Quello a cui assistiamo in questi giorni supera qualsiasi fantasia: il panico generalizzato, la ressa per l’approvvigionamento alimentare, la conta dei contagi e dei decessi; un bollettino di guerra che ci accompagna quotidianamente e a cui rischiamo di abituarci. L’informazione che riceviamo è altrettanto confusa: dubbi, incoerenze, parzialità e un’inutile quanto squallido rimpallo di accuse e responsabilità.
Detto ciò, senza addentrarci nel territorio delle questioni medico-biologiche dove, ugualmente, non c’è univocità e concordanza sulla gravità del fenomeno, non possiamo fare a meno di rilevare gli effetti che il virus sta già avendo sulle persone: non quelli biologici, ovviamente, ma quelli emotivi. La paura, infatti, è più contagiosa, poiché non richiede il passaggio di un agente infettivo: sono le persone stesse che, prese nella morsa emotiva delle informazioni che arrivano dall’esterno – indipendentemente dal fatto che siano vere o meno – entrano in risonanza con quella vibrazione negativa, che le avvolge e si espande, trasformandosi in una valanga che travolge un numero sempre maggiore di persone, fino al punto di condizionare il pensiero e il comportamento della maggioranza della popolazione. Stiamo parlando del ben noto effetto “massa critica” per cui quando una convinzione si espande oltre una certa soglia, diventa automaticamente condivisa da tutti o, almeno, dalla maggioranza. In altre parole, la paura si autoalimenta, crea altra paura e rende le persone deboli e più malleabili, al punto tale che sono loro stesse a chiedere restrizioni e misure di controllo della loro libertà personale.

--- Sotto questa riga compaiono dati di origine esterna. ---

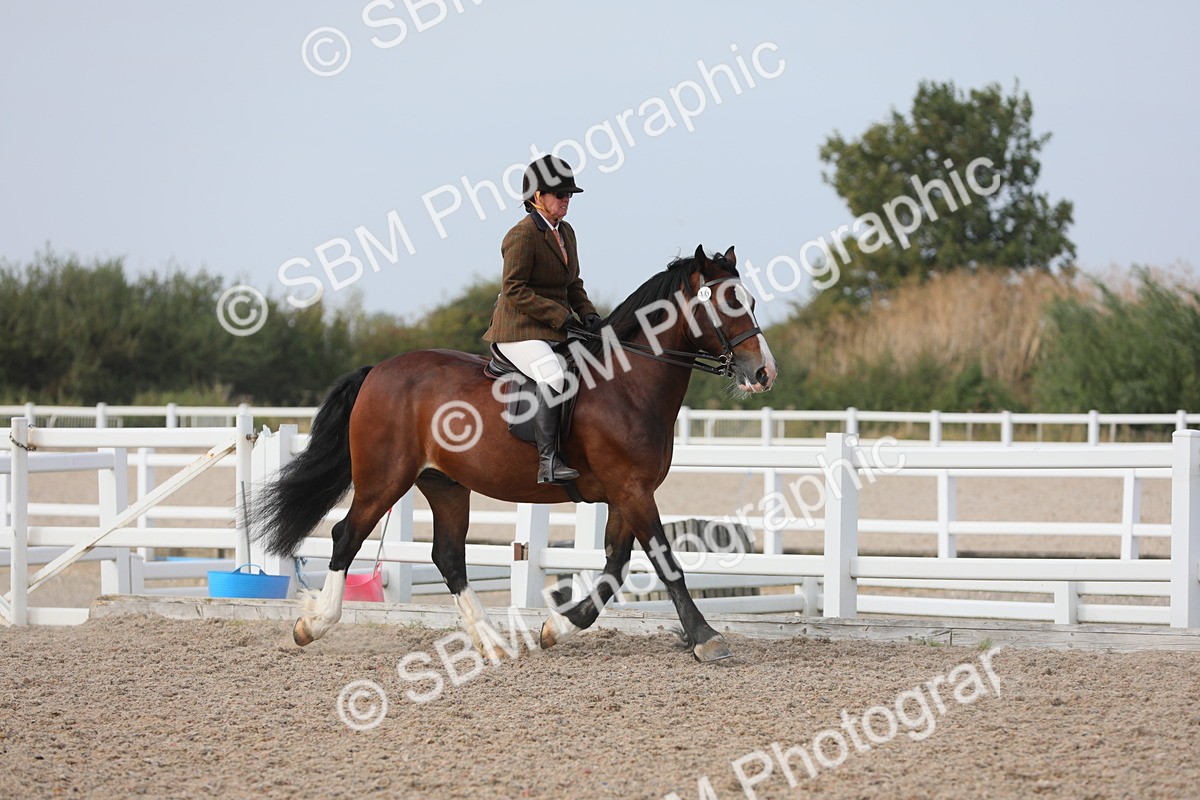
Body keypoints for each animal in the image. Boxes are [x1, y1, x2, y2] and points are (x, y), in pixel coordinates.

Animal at [254, 245, 777, 662]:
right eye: (728, 303)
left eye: (748, 301)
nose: (764, 372)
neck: (629, 383)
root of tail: (378, 370)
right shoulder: (631, 489)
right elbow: (664, 562)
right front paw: (707, 638)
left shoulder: (627, 491)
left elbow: (614, 566)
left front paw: (557, 628)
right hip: (384, 479)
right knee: (346, 536)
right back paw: (312, 625)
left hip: (445, 484)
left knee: (448, 556)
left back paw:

Stando così le cose, più che interrogarci sulla virulenza del Coronavirus – peraltro ancora da verificare – la domanda che dovremmo farci è: perché ci lasciamo prendere così facilmente dalla paura? E cosa possiamo fare per uscire da questo stato d’animo?
La risposta alla prima domanda ha a che fare col senso d’inferiorità e col fatto che ci sentiamo impotenti di fronte alle situazioni, convinti come siamo di non poter influenzare (curioso l’utilizzo del verbo influenzare a proposito del Coronavirus…) in alcun modo quello che ci accade, fuori e dentro il nostro corpo. Nonostante la scienza – quella con la S maiuscola intendo, non quella governata da semplici burocrati interessati al profitto – ci insegni il contrario. Ma in questo caso, sembra che la preoccupazione principale di chi tira le fila di questo nostro teatrino sia quella di fare tutto il possibile affinché le persone continuino a dormire sonni tranquilli e non si rendano conto della forza e del potere che hanno nelle loro mani.

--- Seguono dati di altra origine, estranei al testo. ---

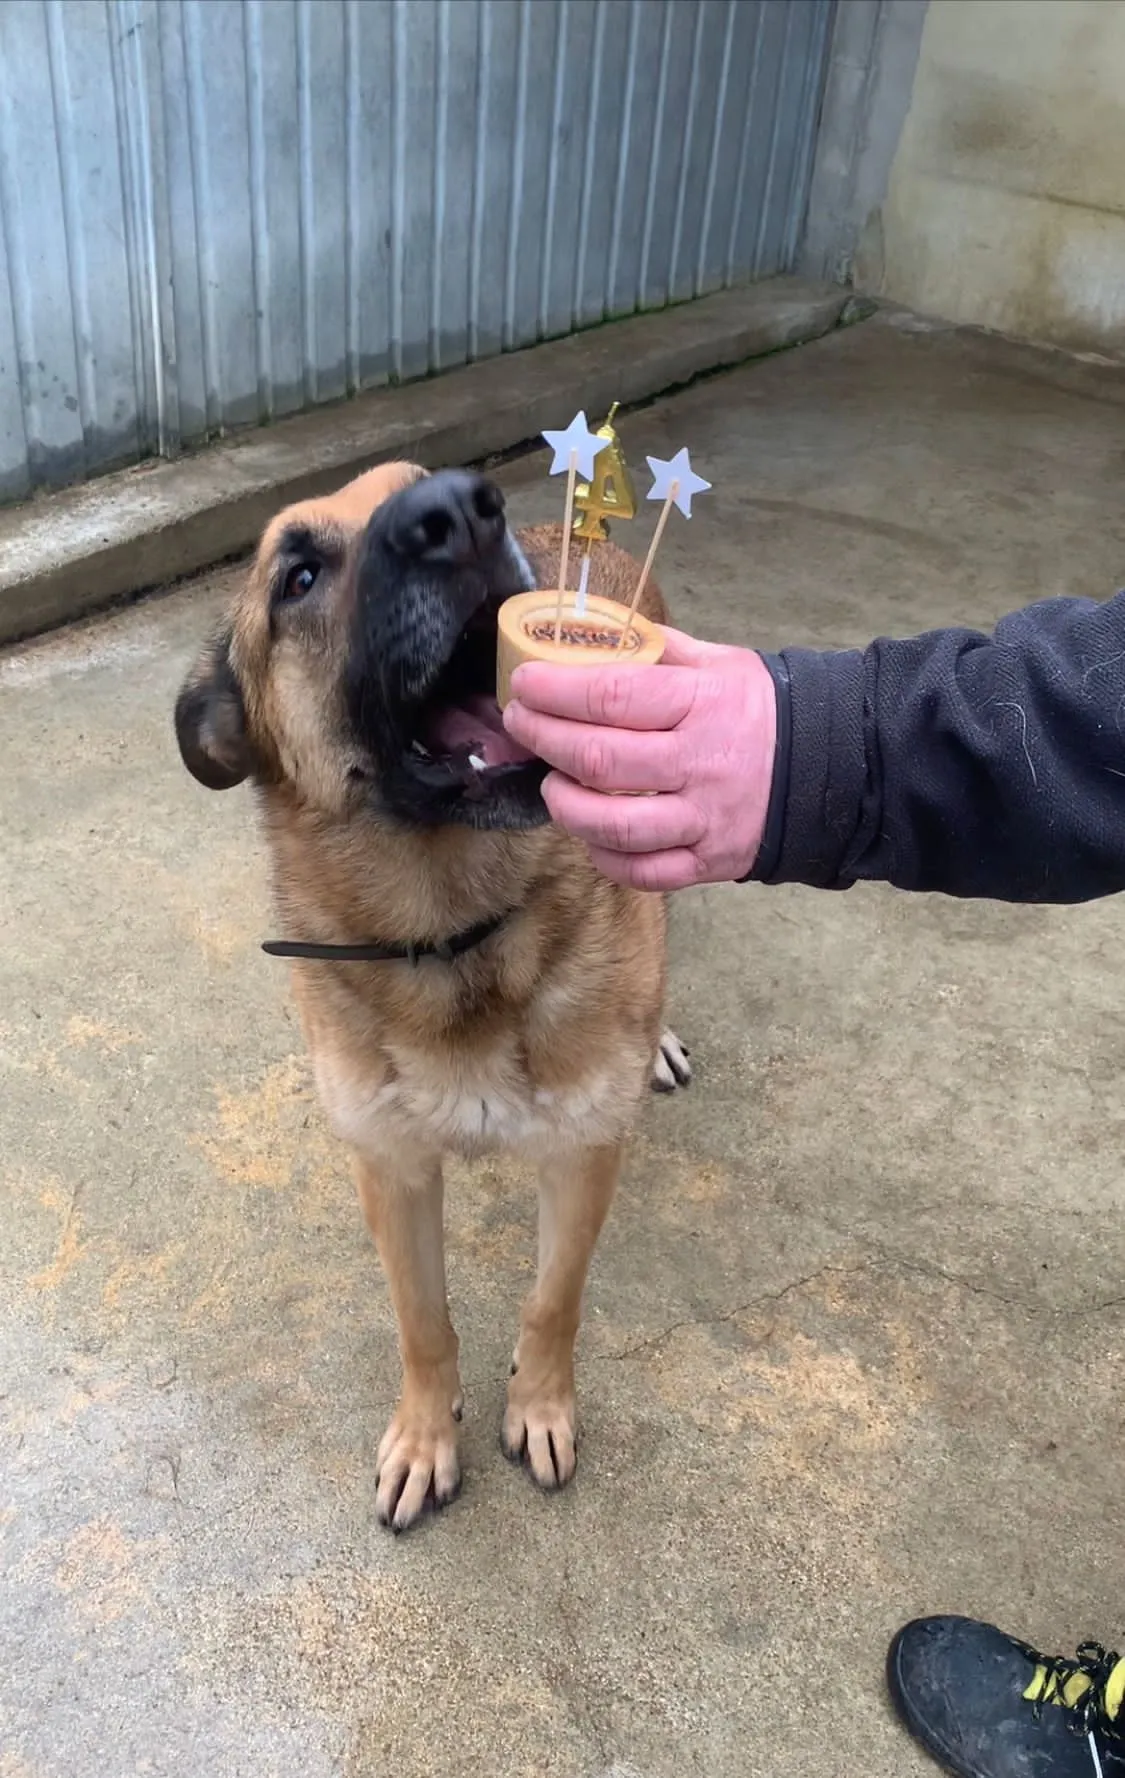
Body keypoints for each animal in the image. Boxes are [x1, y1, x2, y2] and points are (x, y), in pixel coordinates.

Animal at [176, 465, 689, 1536]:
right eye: (296, 577)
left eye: (413, 485)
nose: (461, 508)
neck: (457, 932)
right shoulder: (391, 1167)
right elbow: (421, 1322)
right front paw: (424, 1437)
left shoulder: (582, 1154)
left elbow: (552, 1301)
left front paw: (538, 1408)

Rispetto invece al come uscire dalla morsa della paura, ritengo sia del tutto inutile dire alle persone di stare tranquille quando contemporaneamente si chiudono interi paesi in quarantena, s’impedisce l’accesso a luoghi e attività pubbliche e si mette in guardia la popolazione sui pericoli del contagio. Sappiamo, infatti, che la reazione emotiva è molto più veloce del pensiero razionale, e una volta percepito il pericolo si innesca e fa il suo corso, attivando il sistema neurovegetativo e mettendo in allarme il corpo e la mente. La risposta migliore a questo meccanismo emotivo – sono convinto – sta nel rendersi conto di ciò che accade in noi, del quadro generale che abbiamo intorno e nel decidere se vogliamo o no continuare ad essere pedine di un “sistema della paura” che ci muove a suo piacimento. In altre parole, riprenderci la responsabilità di noi stessi, della nostra vita e, in questo caso specifico, della nostra salute. Una sorta di rivoluzione delle coscienze, insomma, o di orgogliosa ribellione a chi vuole condizionare il nostro essere e la nostra libertà personale. A noi la scelta…
“Esiste una sottile paura della libertà, per cui tutti vogliono essere schiavi. Tutti, naturalmente, parlano della libertà, ma nessuno ha il coraggio di essere davvero libero, perché quando sei davvero libero, sei solo. E solo se hai il coraggio di essere solo, puoi essere libero.”